## TASK MATERIAL:
┄┄┄┄┄┄┄┄┄┄

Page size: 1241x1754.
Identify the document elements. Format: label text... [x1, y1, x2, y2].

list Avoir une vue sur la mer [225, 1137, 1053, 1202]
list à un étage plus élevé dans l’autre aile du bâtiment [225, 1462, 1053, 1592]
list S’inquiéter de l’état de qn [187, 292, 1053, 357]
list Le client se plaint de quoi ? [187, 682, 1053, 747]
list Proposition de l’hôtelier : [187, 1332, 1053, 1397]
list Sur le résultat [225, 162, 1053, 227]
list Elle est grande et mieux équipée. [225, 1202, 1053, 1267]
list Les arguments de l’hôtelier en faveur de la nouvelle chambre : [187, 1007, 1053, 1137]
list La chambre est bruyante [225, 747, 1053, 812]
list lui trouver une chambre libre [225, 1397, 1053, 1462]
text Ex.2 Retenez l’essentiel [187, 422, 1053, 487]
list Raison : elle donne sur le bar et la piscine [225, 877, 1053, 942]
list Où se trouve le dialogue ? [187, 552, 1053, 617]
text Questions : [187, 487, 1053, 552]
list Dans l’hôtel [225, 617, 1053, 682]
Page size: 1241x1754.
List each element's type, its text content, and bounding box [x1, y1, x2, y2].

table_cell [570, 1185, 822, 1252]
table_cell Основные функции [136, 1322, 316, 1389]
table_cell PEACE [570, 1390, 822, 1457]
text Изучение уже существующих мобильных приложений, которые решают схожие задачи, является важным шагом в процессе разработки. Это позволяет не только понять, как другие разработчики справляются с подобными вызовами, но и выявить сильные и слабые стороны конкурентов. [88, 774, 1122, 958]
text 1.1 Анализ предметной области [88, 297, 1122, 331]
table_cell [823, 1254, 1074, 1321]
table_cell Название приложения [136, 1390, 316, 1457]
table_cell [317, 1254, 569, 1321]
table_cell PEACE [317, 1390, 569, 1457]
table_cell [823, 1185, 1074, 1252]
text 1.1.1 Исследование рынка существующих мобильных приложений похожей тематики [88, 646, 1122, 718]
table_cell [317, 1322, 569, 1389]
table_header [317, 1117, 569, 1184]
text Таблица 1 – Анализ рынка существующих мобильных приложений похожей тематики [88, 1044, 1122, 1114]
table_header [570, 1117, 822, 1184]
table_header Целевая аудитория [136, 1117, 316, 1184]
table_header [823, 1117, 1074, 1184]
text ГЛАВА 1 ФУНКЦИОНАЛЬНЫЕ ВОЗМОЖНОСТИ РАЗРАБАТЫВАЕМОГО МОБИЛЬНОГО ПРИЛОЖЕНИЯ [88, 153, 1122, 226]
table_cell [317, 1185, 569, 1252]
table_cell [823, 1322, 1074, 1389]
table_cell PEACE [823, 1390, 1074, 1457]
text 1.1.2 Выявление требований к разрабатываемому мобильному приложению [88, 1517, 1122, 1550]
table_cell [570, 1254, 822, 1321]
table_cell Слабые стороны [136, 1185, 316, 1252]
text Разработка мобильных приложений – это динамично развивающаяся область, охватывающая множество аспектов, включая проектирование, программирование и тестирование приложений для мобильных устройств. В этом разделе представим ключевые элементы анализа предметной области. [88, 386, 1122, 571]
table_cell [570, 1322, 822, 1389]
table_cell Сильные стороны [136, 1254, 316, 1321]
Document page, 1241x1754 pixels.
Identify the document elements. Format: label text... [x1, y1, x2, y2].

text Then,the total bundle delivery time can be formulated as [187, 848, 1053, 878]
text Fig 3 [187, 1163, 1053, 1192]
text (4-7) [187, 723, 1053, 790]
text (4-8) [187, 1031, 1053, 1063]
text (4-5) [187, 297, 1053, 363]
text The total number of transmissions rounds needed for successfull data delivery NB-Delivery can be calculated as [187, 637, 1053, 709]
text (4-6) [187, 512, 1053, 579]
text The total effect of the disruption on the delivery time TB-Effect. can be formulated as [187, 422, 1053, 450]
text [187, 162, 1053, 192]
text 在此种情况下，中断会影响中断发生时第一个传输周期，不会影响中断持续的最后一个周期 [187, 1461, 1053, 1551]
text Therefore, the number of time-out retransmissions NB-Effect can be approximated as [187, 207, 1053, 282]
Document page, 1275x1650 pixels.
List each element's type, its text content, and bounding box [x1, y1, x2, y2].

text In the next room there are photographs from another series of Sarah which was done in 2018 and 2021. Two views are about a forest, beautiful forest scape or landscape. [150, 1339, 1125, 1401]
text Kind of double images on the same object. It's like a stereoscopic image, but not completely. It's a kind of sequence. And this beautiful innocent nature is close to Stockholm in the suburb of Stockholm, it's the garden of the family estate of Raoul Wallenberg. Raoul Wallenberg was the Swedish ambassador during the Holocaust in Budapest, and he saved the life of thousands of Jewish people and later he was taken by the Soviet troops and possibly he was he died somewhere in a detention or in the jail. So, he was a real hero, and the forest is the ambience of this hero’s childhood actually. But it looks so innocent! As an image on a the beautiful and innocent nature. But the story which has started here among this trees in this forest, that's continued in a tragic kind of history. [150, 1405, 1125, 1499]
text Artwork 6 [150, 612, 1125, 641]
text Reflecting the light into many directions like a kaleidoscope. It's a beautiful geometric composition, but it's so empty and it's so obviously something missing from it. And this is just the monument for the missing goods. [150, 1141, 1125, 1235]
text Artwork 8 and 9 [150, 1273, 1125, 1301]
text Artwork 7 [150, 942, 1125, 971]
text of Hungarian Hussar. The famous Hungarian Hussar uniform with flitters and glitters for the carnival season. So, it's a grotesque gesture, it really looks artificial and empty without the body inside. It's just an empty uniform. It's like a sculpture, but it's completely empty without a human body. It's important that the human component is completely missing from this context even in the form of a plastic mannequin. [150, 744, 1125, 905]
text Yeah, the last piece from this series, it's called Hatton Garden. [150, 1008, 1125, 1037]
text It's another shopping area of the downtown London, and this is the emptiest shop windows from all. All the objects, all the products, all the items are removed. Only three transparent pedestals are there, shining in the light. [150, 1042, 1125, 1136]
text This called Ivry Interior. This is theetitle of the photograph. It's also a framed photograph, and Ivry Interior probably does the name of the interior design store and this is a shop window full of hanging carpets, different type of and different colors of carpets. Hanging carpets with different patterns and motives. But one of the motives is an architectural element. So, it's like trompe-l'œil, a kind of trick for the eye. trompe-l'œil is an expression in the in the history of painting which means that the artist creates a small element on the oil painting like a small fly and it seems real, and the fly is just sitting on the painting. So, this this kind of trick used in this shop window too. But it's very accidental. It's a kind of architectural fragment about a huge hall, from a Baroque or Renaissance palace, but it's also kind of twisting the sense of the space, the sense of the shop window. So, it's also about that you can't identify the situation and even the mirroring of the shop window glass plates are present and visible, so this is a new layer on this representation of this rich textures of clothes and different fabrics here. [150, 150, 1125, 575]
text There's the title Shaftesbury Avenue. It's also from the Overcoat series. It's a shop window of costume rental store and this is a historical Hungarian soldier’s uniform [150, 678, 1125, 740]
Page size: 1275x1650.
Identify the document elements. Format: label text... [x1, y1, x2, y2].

┄┄┄┄┄┄┄┄┄┄

## TASK REQUIREMENTS:
Set the records above down again, exactly as they read.

## THE ANSWER:
Page size: 1241x1754.
Identify the document elements. Format: label text... [x1, y1, x2, y2].

list Avoir une vue sur la mer [225, 1137, 1053, 1202]
list à un étage plus élevé dans l’autre aile du bâtiment [225, 1462, 1053, 1592]
list S’inquiéter de l’état de qn [187, 292, 1053, 357]
list Le client se plaint de quoi ? [187, 682, 1053, 747]
list Proposition de l’hôtelier : [187, 1332, 1053, 1397]
list Sur le résultat [225, 162, 1053, 227]
list Elle est grande et mieux équipée. [225, 1202, 1053, 1267]
list Les arguments de l’hôtelier en faveur de la nouvelle chambre : [187, 1007, 1053, 1137]
list La chambre est bruyante [225, 747, 1053, 812]
list lui trouver une chambre libre [225, 1397, 1053, 1462]
text Ex.2 Retenez l’essentiel [187, 422, 1053, 487]
list Raison : elle donne sur le bar et la piscine [225, 877, 1053, 942]
list Où se trouve le dialogue ? [187, 552, 1053, 617]
text Questions : [187, 487, 1053, 552]
list Dans l’hôtel [225, 617, 1053, 682]
Page size: 1241x1754.
List each element's type, its text content, and bounding box [x1, y1, x2, y2].

table_cell [570, 1185, 822, 1252]
table_cell Основные функции [136, 1322, 316, 1389]
table_cell PEACE [570, 1390, 822, 1457]
text Изучение уже существующих мобильных приложений, которые решают схожие задачи, является важным шагом в процессе разработки. Это позволяет не только понять, как другие разработчики справляются с подобными вызовами, но и выявить сильные и слабые стороны конкурентов. [88, 774, 1122, 958]
text 1.1 Анализ предметной области [88, 297, 1122, 331]
table_cell [823, 1254, 1074, 1321]
table_cell Название приложения [136, 1390, 316, 1457]
table_cell [317, 1254, 569, 1321]
table_cell PEACE [317, 1390, 569, 1457]
table_cell [823, 1185, 1074, 1252]
text 1.1.1 Исследование рынка существующих мобильных приложений похожей тематики [88, 646, 1122, 718]
table_cell [317, 1322, 569, 1389]
table_header [317, 1117, 569, 1184]
text Таблица 1 – Анализ рынка существующих мобильных приложений похожей тематики [88, 1044, 1122, 1114]
table_header [570, 1117, 822, 1184]
table_header Целевая аудитория [136, 1117, 316, 1184]
table_header [823, 1117, 1074, 1184]
text ГЛАВА 1 ФУНКЦИОНАЛЬНЫЕ ВОЗМОЖНОСТИ РАЗРАБАТЫВАЕМОГО МОБИЛЬНОГО ПРИЛОЖЕНИЯ [88, 153, 1122, 226]
table_cell [317, 1185, 569, 1252]
table_cell [823, 1322, 1074, 1389]
table_cell PEACE [823, 1390, 1074, 1457]
text 1.1.2 Выявление требований к разрабатываемому мобильному приложению [88, 1517, 1122, 1550]
table_cell [570, 1254, 822, 1321]
table_cell Слабые стороны [136, 1185, 316, 1252]
text Разработка мобильных приложений – это динамично развивающаяся область, охватывающая множество аспектов, включая проектирование, программирование и тестирование приложений для мобильных устройств. В этом разделе представим ключевые элементы анализа предметной области. [88, 386, 1122, 571]
table_cell [570, 1322, 822, 1389]
table_cell Сильные стороны [136, 1254, 316, 1321]
Document page, 1241x1754 pixels.
Identify the document elements. Format: label text... [x1, y1, x2, y2].

text Then,the total bundle delivery time can be formulated as [187, 848, 1053, 878]
text Fig 3 [187, 1163, 1053, 1192]
text (4-7) [187, 723, 1053, 790]
text (4-8) [187, 1031, 1053, 1063]
text (4-5) [187, 297, 1053, 363]
text The total number of transmissions rounds needed for successfull data delivery NB-Delivery can be calculated as [187, 637, 1053, 709]
text (4-6) [187, 512, 1053, 579]
text The total effect of the disruption on the delivery time TB-Effect. can be formulated as [187, 422, 1053, 450]
text [187, 162, 1053, 192]
text 在此种情况下，中断会影响中断发生时第一个传输周期，不会影响中断持续的最后一个周期 [187, 1461, 1053, 1551]
text Therefore, the number of time-out retransmissions NB-Effect can be approximated as [187, 207, 1053, 282]
Document page, 1275x1650 pixels.
List each element's type, its text content, and bounding box [x1, y1, x2, y2].

text In the next room there are photographs from another series of Sarah which was done in 2018 and 2021. Two views are about a forest, beautiful forest scape or landscape. [150, 1339, 1125, 1401]
text Kind of double images on the same object. It's like a stereoscopic image, but not completely. It's a kind of sequence. And this beautiful innocent nature is close to Stockholm in the suburb of Stockholm, it's the garden of the family estate of Raoul Wallenberg. Raoul Wallenberg was the Swedish ambassador during the Holocaust in Budapest, and he saved the life of thousands of Jewish people and later he was taken by the Soviet troops and possibly he was he died somewhere in a detention or in the jail. So, he was a real hero, and the forest is the ambience of this hero’s childhood actually. But it looks so innocent! As an image on a the beautiful and innocent nature. But the story which has started here among this trees in this forest, that's continued in a tragic kind of history. [150, 1405, 1125, 1499]
text Artwork 6 [150, 612, 1125, 641]
text Reflecting the light into many directions like a kaleidoscope. It's a beautiful geometric composition, but it's so empty and it's so obviously something missing from it. And this is just the monument for the missing goods. [150, 1141, 1125, 1235]
text Artwork 8 and 9 [150, 1273, 1125, 1301]
text Artwork 7 [150, 942, 1125, 971]
text of Hungarian Hussar. The famous Hungarian Hussar uniform with flitters and glitters for the carnival season. So, it's a grotesque gesture, it really looks artificial and empty without the body inside. It's just an empty uniform. It's like a sculpture, but it's completely empty without a human body. It's important that the human component is completely missing from this context even in the form of a plastic mannequin. [150, 744, 1125, 905]
text Yeah, the last piece from this series, it's called Hatton Garden. [150, 1008, 1125, 1037]
text It's another shopping area of the downtown London, and this is the emptiest shop windows from all. All the objects, all the products, all the items are removed. Only three transparent pedestals are there, shining in the light. [150, 1042, 1125, 1136]
text This called Ivry Interior. This is theetitle of the photograph. It's also a framed photograph, and Ivry Interior probably does the name of the interior design store and this is a shop window full of hanging carpets, different type of and different colors of carpets. Hanging carpets with different patterns and motives. But one of the motives is an architectural element. So, it's like trompe-l'œil, a kind of trick for the eye. trompe-l'œil is an expression in the in the history of painting which means that the artist creates a small element on the oil painting like a small fly and it seems real, and the fly is just sitting on the painting. So, this this kind of trick used in this shop window too. But it's very accidental. It's a kind of architectural fragment about a huge hall, from a Baroque or Renaissance palace, but it's also kind of twisting the sense of the space, the sense of the shop window. So, it's also about that you can't identify the situation and even the mirroring of the shop window glass plates are present and visible, so this is a new layer on this representation of this rich textures of clothes and different fabrics here. [150, 150, 1125, 575]
text There's the title Shaftesbury Avenue. It's also from the Overcoat series. It's a shop window of costume rental store and this is a historical Hungarian soldier’s uniform [150, 678, 1125, 740]
Page size: 1275x1650.
Identify the document elements. Format: label text... [x1, y1, x2, y2].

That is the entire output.